Rough-diamond buyers have been replenishing stocks ahead of the industry’s most important selling period that stretches from Thanksgiving to the Chinese New Year. Still, after purchasing almost nothing in the first half of the year, it’s not clear how much of that is being fuelled by end-consumer demand.
“Diamond stocks are incredibly low,” said Anish Aggarwal, a partner at specialist advisory firm Gemdax. “Less rough than demanded was sold by the miners, and more polished than expected was sold to retailers. Consumer appetite for jewelry’s been good, especially as they couldn’t spend on experiential items, like travel.”
The diamond industry’s engine room is dominated by small family-run businesses that cut, polish and trade the stones. They form the invisible link between African mines and jewelry stores in New York, London and Hong Kong. They buy diamonds 10 times a year from De Beers at prices the company sets.
After holding out for much of the year, De Beers and Russian rival Alrosa PJSC cut prices in August, firing life back into the industry. De Beers will hope strong holiday sales allow it to continue unwinding its almost 10% price reduction early next year.
“We’ve seen destocking in both the midstream and the downstream.

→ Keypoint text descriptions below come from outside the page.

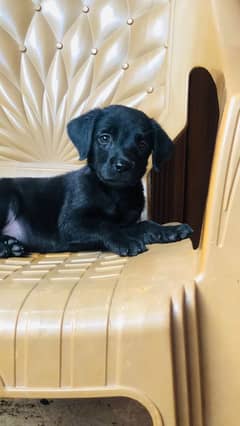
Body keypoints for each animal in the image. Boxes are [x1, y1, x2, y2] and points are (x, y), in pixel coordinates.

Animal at [0, 105, 192, 258]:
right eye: (104, 138)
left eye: (142, 143)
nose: (122, 165)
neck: (114, 193)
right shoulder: (72, 222)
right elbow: (104, 226)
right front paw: (126, 242)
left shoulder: (127, 222)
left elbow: (144, 224)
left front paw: (169, 231)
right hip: (8, 198)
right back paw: (6, 247)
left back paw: (10, 245)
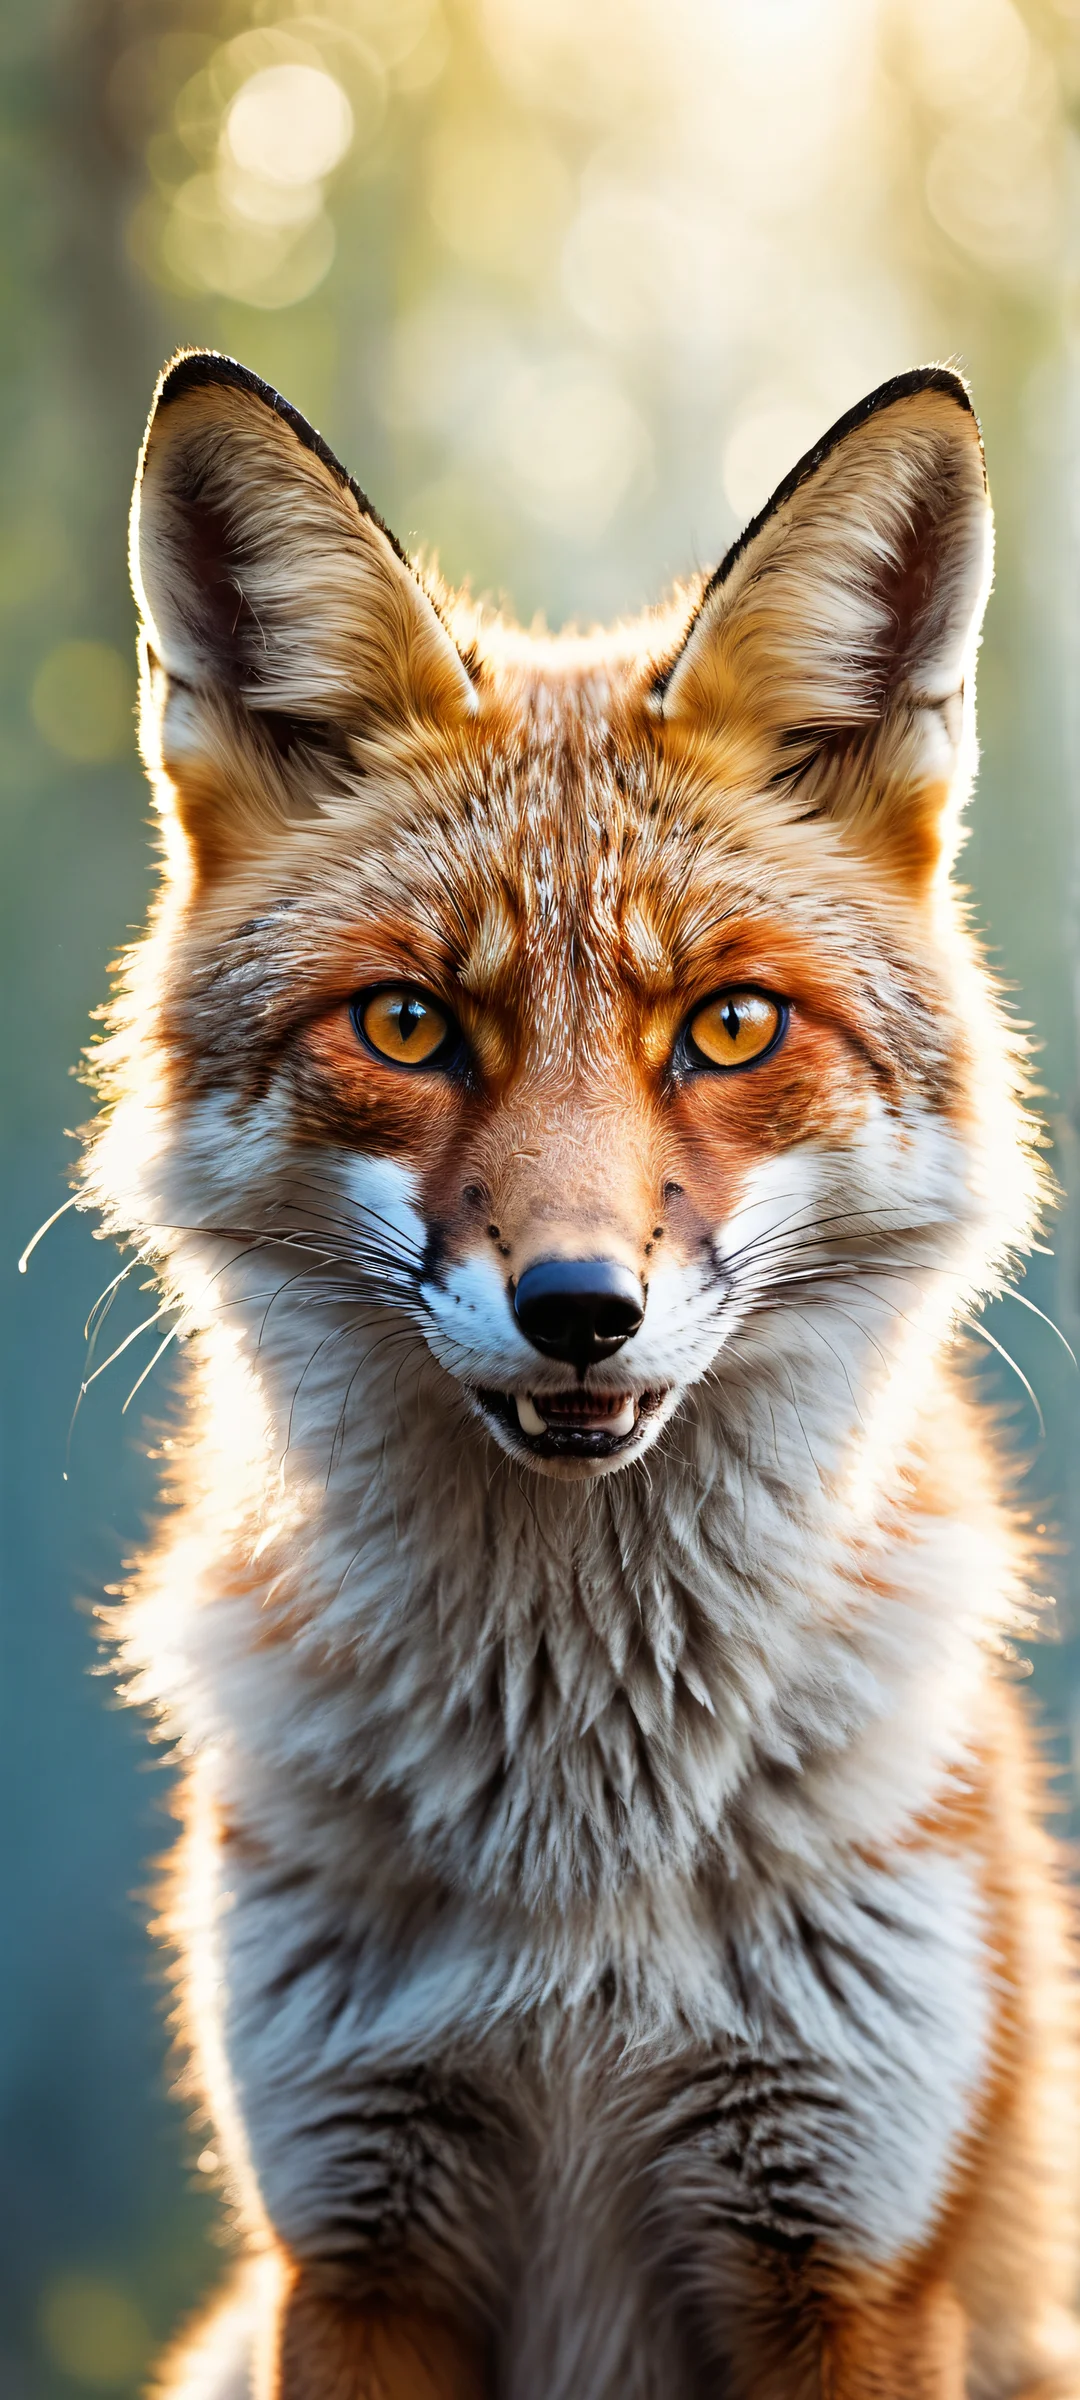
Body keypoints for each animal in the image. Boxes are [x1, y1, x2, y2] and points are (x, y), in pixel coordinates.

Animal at [79, 348, 1079, 2399]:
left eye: (730, 1027)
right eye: (406, 1025)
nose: (577, 1308)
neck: (578, 1865)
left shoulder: (852, 2257)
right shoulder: (350, 2247)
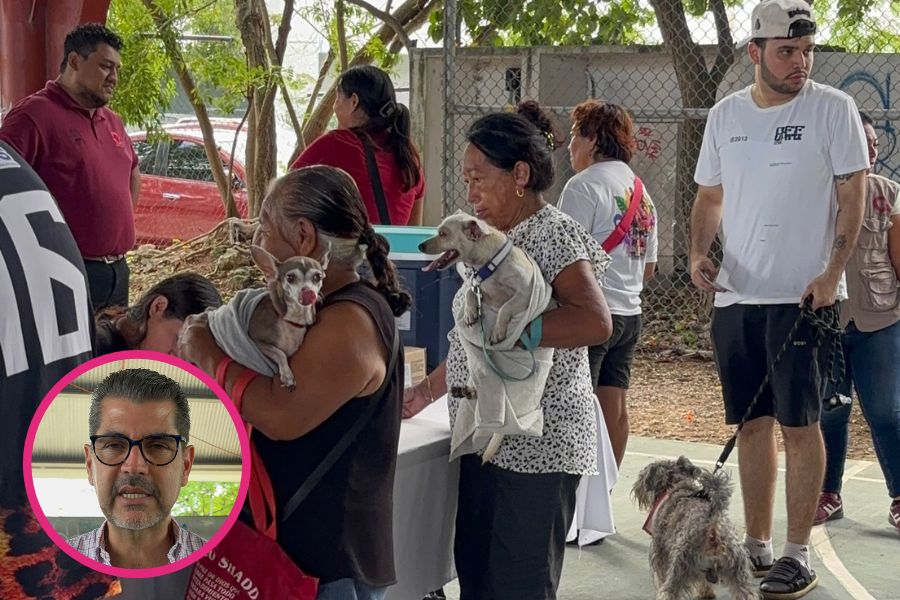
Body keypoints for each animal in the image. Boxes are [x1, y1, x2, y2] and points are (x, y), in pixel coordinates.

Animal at [247, 245, 327, 389]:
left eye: (318, 276)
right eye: (290, 277)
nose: (309, 293)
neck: (291, 321)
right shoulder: (258, 341)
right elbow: (280, 353)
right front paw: (287, 375)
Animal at [632, 456, 757, 600]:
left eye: (642, 476)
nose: (636, 488)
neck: (674, 485)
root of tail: (713, 529)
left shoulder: (661, 553)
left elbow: (661, 576)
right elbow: (704, 582)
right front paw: (706, 593)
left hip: (680, 566)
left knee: (669, 591)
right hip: (738, 571)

More so than any time I’m aware of and certainly the most since 2008,” Mark Cutifani, chief executive officer of De Beers parent Anglo American, said Friday. “I’m expecting prices to improve. I’m hoping we do a lot better.”

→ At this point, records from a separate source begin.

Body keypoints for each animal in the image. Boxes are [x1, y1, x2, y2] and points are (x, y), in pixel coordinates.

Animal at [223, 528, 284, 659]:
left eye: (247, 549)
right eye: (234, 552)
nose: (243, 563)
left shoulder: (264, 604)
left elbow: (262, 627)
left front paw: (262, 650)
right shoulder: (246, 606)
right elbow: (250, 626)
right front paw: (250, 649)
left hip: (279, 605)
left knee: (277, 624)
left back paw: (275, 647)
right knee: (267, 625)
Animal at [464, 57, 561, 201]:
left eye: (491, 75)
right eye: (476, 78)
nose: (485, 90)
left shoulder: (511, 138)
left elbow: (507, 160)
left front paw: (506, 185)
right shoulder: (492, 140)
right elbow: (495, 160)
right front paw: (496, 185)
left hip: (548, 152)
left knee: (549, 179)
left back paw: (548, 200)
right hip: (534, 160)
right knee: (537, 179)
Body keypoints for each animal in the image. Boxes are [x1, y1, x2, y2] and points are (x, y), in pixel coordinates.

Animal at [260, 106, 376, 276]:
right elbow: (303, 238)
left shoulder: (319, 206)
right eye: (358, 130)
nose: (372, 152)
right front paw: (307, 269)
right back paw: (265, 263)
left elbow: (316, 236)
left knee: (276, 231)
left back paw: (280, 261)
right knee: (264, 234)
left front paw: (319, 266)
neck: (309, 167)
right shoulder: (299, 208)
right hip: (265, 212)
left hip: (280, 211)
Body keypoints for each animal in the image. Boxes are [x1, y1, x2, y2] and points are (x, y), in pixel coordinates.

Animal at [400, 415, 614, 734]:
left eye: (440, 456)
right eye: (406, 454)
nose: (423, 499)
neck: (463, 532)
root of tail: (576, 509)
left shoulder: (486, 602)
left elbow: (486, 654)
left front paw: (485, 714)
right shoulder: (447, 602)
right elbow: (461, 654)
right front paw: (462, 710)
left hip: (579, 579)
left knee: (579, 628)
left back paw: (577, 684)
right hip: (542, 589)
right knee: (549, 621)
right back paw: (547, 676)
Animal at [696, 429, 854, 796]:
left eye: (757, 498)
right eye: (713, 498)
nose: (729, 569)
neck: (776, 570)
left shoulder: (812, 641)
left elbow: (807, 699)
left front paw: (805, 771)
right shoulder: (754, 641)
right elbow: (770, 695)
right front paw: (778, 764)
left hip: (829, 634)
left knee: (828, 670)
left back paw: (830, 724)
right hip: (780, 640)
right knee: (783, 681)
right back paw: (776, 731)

For the industry to sustain a recovery, market participants say the biggest miners must remain disciplined on how much they produce and sell after building up billions of dollars in stocks this year.
Last week, Anglo lowered its production forecasts for the next two years, signalling its intention to keep supply tight.
“We certainly are not going to be a contributor to oversupply,” Cutifani said. “We won’t push more production out there unless we’re comfortable prices are going to increase.”